任务:
- A) 关于判例与安全观念的引文用12个字评价中小学生的心理状况。请列出这12个字里的每个四字短语。
- B) 从最后一句之后续写关于判例与安全观念的引文。

引文:
______________________________

判例有利于法律人树立安全观念。机动车上路需要安全观念,同样,法律人执业需要安全观念。比如住在同一个大学生宿舍中的甲同学拿着乙同学的身份证去购买一张手机卡,甲同学几天内狂打2000多元话费,法院如果坚持判决由乙同学承担甲同学的电话费,那么就有可能颠覆了法律的安全性。因为这样以来,同一宿舍的同学之间可能都要互相猜疑,每个人都要把自己的身份证放在贴身的口袋里,以免不小心被别的同学那去办电话卡,那么大学生宿舍中友爱的、信任的氛围就被彻底颠覆了。《华商报》曾作过一个关于中小学生心理状况的调查,结果令人震惊,调查结论是由于应试教育的压力使绝大多数中小学生感到岌岌可危,用12个字评价就是:“心灵空虚,孤独无助,自私封闭”。象这样的社会问题政治家、经济学家可以不考虑,法律人则要考虑,因为他们有引导不特定的社会大众的责任。换句话说,就是法律人要在安全观念下思考案例。

______________________________

数据条目:
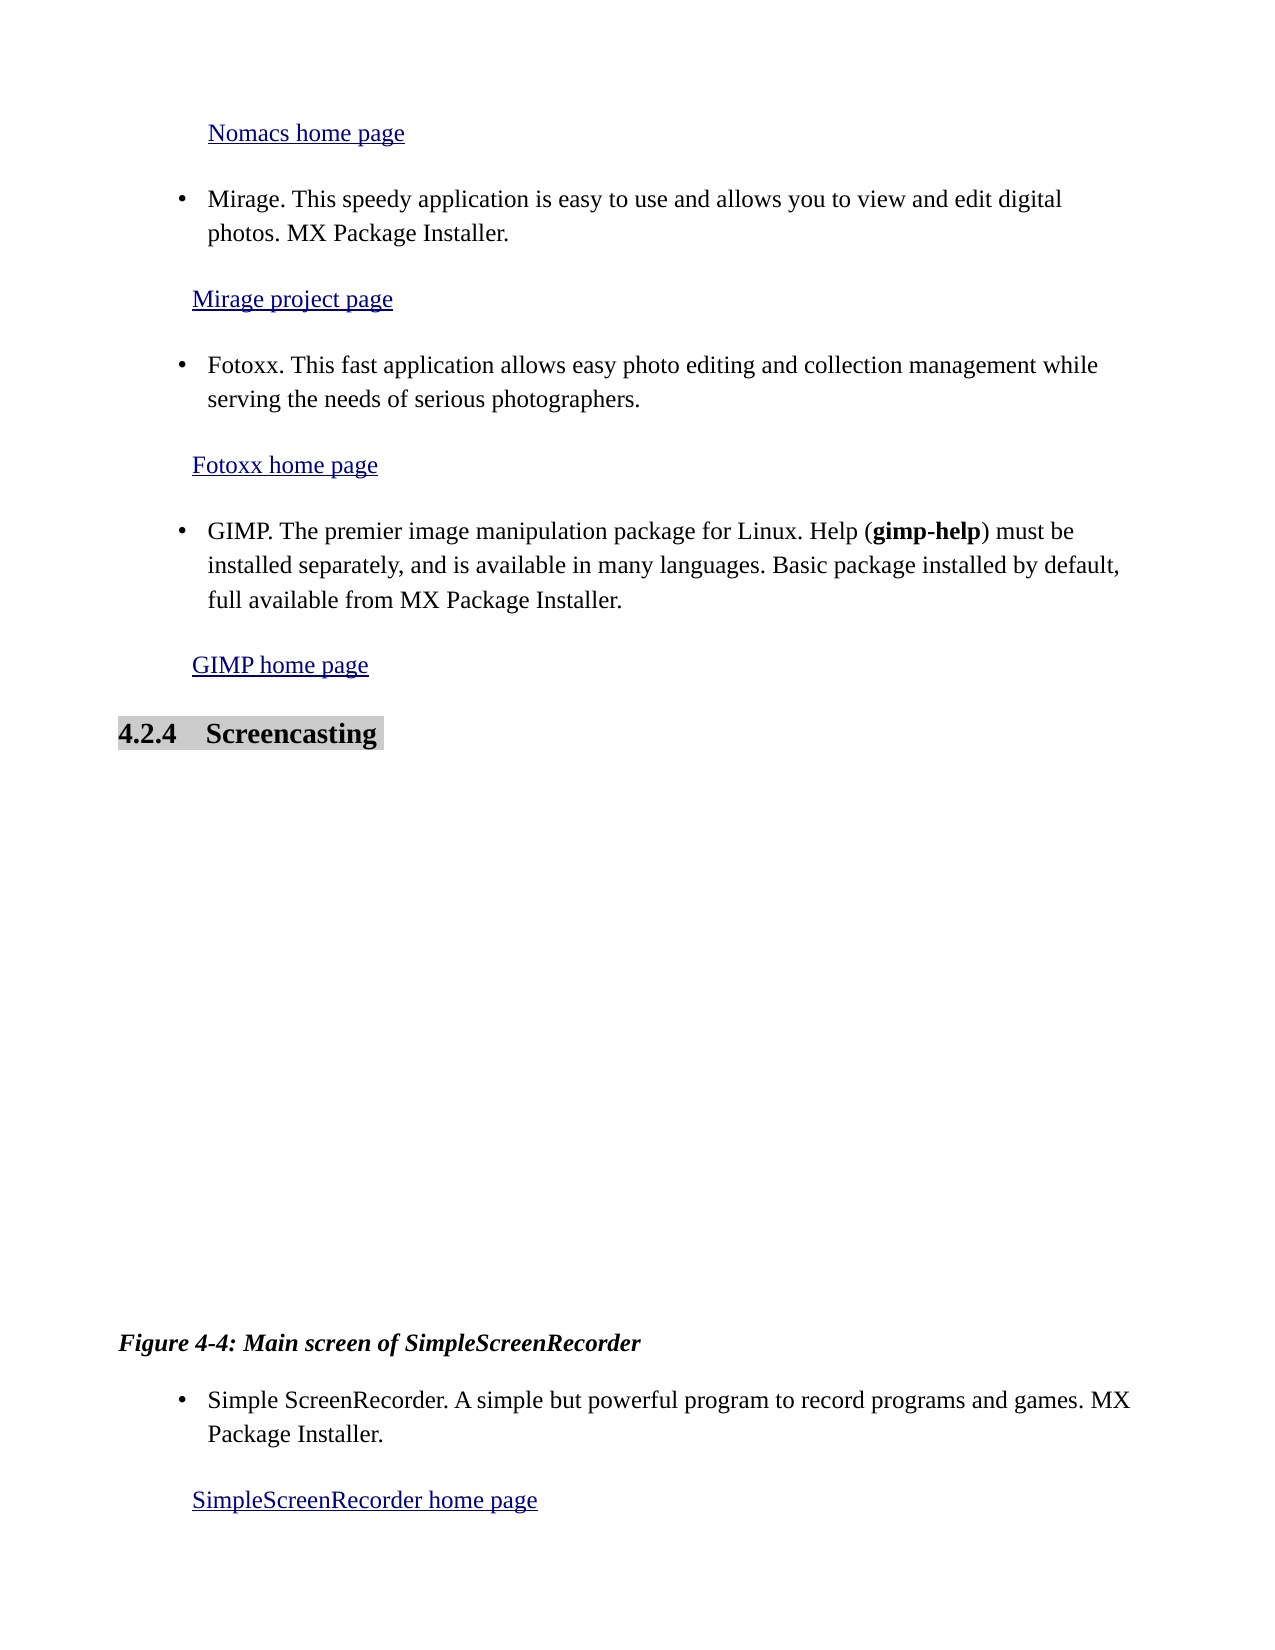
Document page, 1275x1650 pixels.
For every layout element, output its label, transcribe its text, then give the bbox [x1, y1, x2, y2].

______________________________

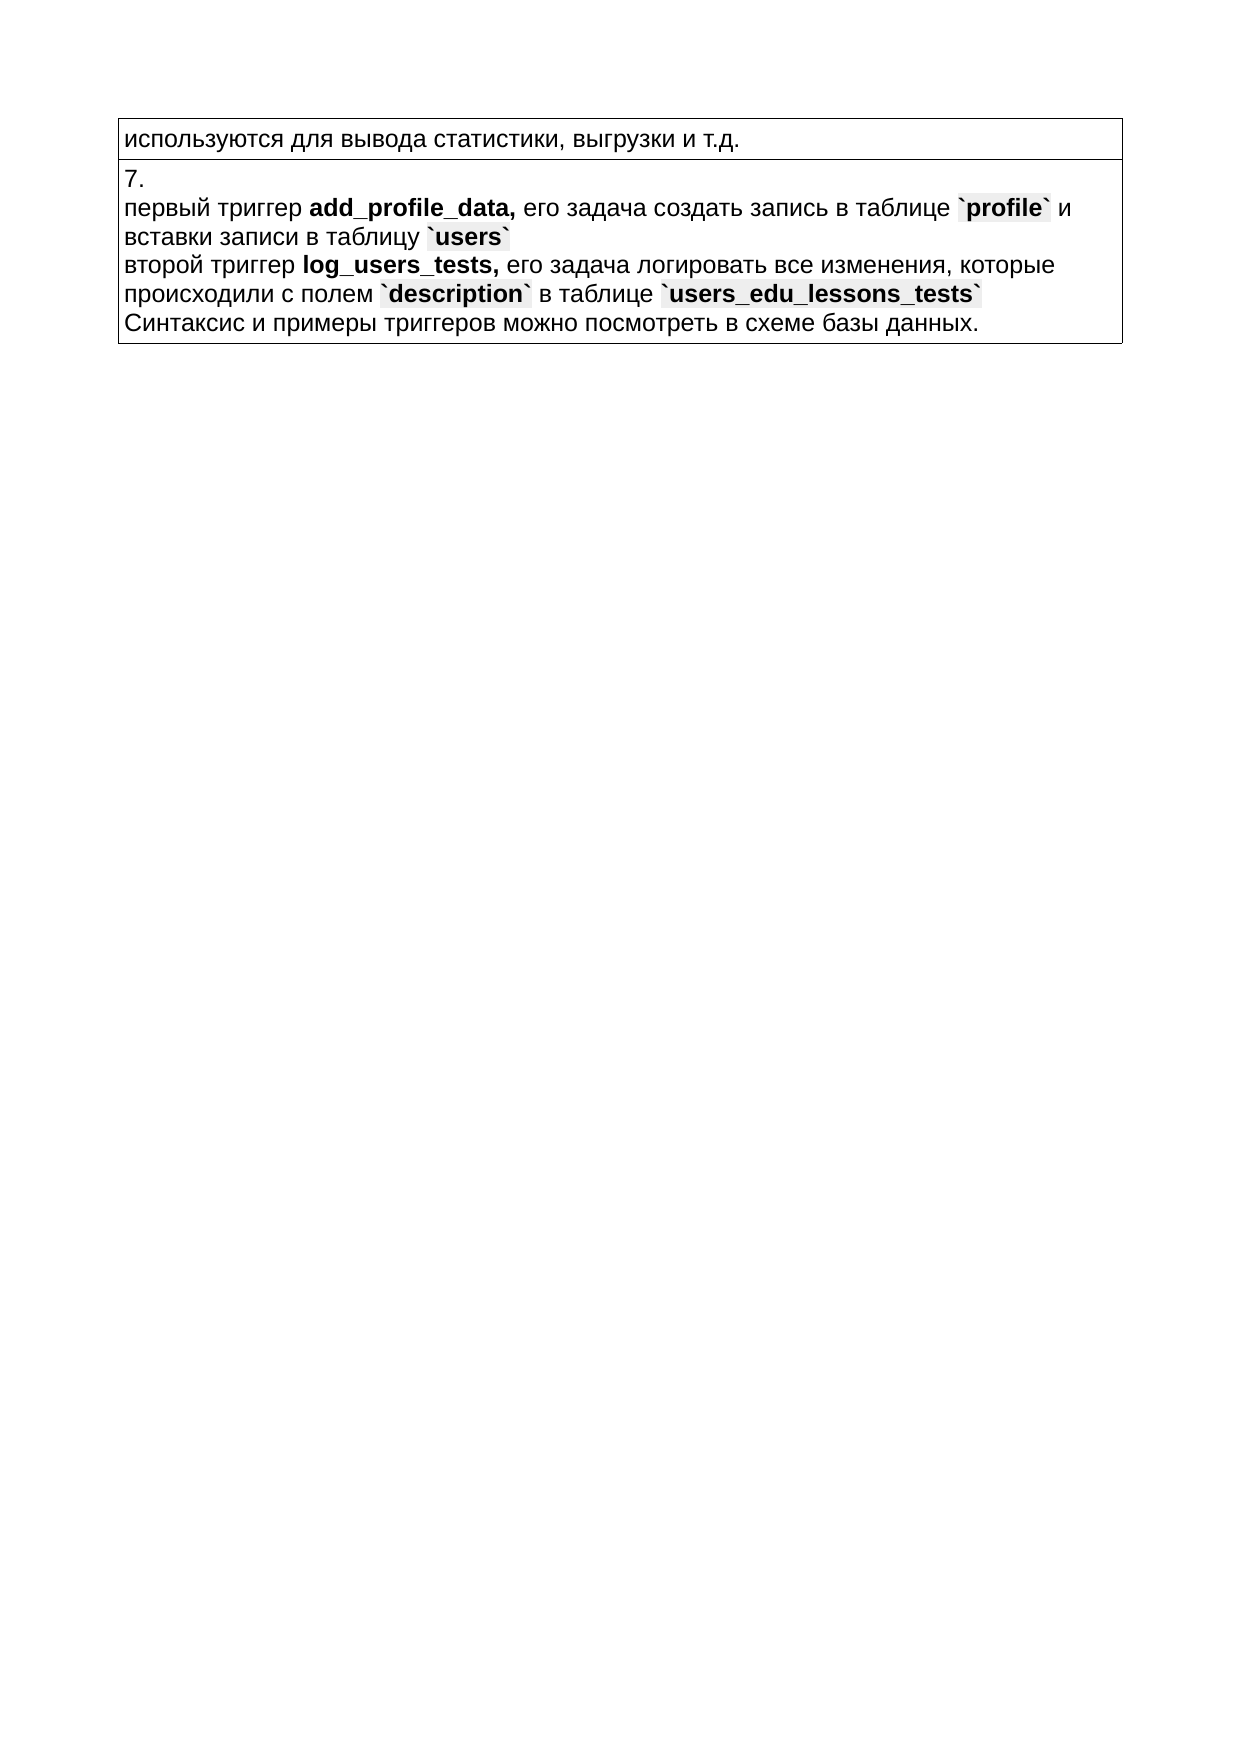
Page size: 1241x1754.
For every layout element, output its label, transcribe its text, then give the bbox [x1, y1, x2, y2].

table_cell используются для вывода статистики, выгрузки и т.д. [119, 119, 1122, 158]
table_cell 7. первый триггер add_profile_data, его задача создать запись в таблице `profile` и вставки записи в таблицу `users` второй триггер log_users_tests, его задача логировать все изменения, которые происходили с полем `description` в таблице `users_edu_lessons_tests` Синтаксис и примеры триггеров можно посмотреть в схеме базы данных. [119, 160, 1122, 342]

______________________________

参考答案:
- A) 心灵空虚、孤独无助、自私封闭

- B)
判例有利于法律人树立公平观念。所谓公平观念,就是要法官把同样的事情同样对待。而要想使法官把同样的事情同样对待,法官就必须利用好判例法这种资源。判例法是用来约束法官的一种资源,因为法官在读判例时就会变的更加聪明,在占有了充分的信息资源后作出的判决才能才能经的起时间考验。由于判例是建立在同行智慧的基础上的,通过研读大量前人的司法判例,可以增加自己的勇气、智慧和权威。

三、判例的技术方法是什么?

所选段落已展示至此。